== PASSAGE ==
[Start of Attachment]

Meta AI Music Generator Lets Users Create Content With Generative Text Prompts


In a move to capture the attention of professional musicians, creators and advertisers, Meta has launched a new AI code called AudioCraft, which combines three separate AI sound-creation models that enable users to create audio content solely based on generative text prompts. 

Each AI model included focuses on a different area of sound creation.

MusicGen, which became available as a public demo in June, generates music through text inputs. AudioGen creates sound effects -- such as laughing, barking dogs, footsteps etc. -- from written prompts. Lastly, Meta’s EnCodec decoder invites users to create higher quality music generation with less manipulation. 

“Imagine a professional musician being able to explore new compositions without having to play a single note on an instrument,” Meta wrote in a blog post. “Or an indie game developer populating virtual worlds with realistic sound effects and ambient noise on a shoestring budget. Or a small business owner adding a soundtrack to their latest Instagram post with ease.” 

Meta adds that because they are open-sourced, the models are also intended for researchers and practitioners to train their own models with their own datasets in an effort to “help advance the state of the art.”

[End of Attachment]

== GIVEN RECORDS ==

[Start of Attachment]

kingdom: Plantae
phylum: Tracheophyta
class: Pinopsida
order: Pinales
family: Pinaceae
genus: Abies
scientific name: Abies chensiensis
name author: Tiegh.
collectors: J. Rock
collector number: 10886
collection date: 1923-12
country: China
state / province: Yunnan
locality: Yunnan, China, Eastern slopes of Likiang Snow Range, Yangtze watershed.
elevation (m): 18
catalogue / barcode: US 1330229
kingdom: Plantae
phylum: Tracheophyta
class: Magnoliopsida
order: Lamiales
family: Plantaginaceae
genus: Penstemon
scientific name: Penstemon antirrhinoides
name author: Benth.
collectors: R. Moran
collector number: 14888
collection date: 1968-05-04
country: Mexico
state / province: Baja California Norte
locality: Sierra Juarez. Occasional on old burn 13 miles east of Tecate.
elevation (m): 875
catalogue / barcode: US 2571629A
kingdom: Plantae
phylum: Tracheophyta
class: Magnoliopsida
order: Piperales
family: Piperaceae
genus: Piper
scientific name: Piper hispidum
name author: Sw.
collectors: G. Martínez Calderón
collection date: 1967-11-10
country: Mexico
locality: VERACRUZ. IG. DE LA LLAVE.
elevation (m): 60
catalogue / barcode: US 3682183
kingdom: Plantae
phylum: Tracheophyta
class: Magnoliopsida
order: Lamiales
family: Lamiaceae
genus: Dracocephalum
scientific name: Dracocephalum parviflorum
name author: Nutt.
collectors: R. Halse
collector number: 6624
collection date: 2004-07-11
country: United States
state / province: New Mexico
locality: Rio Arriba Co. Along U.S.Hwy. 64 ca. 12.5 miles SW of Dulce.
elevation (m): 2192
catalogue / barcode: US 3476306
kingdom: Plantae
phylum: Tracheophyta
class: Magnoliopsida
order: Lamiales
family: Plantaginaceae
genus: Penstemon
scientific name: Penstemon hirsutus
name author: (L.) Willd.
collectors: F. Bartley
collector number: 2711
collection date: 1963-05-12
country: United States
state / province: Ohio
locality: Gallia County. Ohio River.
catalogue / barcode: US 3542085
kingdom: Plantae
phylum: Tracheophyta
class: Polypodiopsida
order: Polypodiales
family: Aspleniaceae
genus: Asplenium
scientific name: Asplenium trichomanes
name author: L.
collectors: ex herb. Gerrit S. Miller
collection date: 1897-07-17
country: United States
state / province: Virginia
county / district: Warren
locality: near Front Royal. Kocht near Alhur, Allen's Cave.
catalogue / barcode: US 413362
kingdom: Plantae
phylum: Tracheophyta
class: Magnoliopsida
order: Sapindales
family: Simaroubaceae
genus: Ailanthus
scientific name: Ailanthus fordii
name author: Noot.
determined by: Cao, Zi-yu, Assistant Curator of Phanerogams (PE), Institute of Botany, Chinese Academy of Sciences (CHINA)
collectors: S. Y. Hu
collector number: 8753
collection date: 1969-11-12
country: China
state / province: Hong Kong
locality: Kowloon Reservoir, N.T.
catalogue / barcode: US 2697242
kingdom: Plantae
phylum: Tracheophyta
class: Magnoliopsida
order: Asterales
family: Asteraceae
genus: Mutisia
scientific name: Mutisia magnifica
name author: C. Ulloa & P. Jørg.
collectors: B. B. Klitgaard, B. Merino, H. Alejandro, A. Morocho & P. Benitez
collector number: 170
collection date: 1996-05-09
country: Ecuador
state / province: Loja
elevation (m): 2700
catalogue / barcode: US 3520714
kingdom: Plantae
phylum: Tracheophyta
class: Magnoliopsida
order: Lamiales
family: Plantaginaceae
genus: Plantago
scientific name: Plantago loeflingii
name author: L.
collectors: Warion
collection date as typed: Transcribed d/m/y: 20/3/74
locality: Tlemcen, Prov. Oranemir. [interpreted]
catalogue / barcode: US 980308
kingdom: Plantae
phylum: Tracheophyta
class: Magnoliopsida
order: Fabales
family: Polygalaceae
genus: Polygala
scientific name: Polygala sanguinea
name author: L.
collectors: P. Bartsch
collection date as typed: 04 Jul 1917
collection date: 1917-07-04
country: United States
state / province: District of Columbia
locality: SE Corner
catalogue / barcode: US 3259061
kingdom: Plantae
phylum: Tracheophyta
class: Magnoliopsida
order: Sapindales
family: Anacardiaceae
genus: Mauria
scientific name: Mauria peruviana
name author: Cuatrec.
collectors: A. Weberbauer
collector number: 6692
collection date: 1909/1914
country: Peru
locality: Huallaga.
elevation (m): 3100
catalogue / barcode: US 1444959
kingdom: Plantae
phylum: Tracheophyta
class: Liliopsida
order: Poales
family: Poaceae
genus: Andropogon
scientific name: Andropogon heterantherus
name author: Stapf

[End of Attachment]

== EXPLORE THE MATERIAL ==
a) List the AI models that the article on Meta's AudioCraft says are combined in it.
b) Continue the article on Meta's AudioCraft from the point where it ends.
The data stands apart from the article and is separate material.

== RESULTS IN ORDER ==
a) MusicGen, AudioGen, EnCodec

b)
More specifically, Meta acknowledges that its models are trained on datasets that “lack diversity,” stating that “the music dataset used contains a larger portion of Western-style music and only contains audio-text pairs with text and metadata written in English.”

“By sharing the code for AudioCraft, we hope other researchers can more easily test new approaches to limit or eliminate potential bias in and misuse of generative models,” the company adds. 

Although record labels and music artists have publicly protested against generative AI models due to copyright infringement issues, Meta believes its new product could become “a new type of instrument” and influence music creation in the vein of what synthesizers did for electronic music. 

Meta says that it developed AudioCraft partly due to a lack of excitement around the use of generative AI for audio, which it believes “has seemed to lag a bit behind.”  

Still, merging music and AI has been popular over the past year, with tech giants like Google releasing MusicLM this past winter. There is also Riffusion, which composes music by visualizing it; Boomy, or OpenAI’s Jukebox, which has caused controversy for covering the voices of famous artists.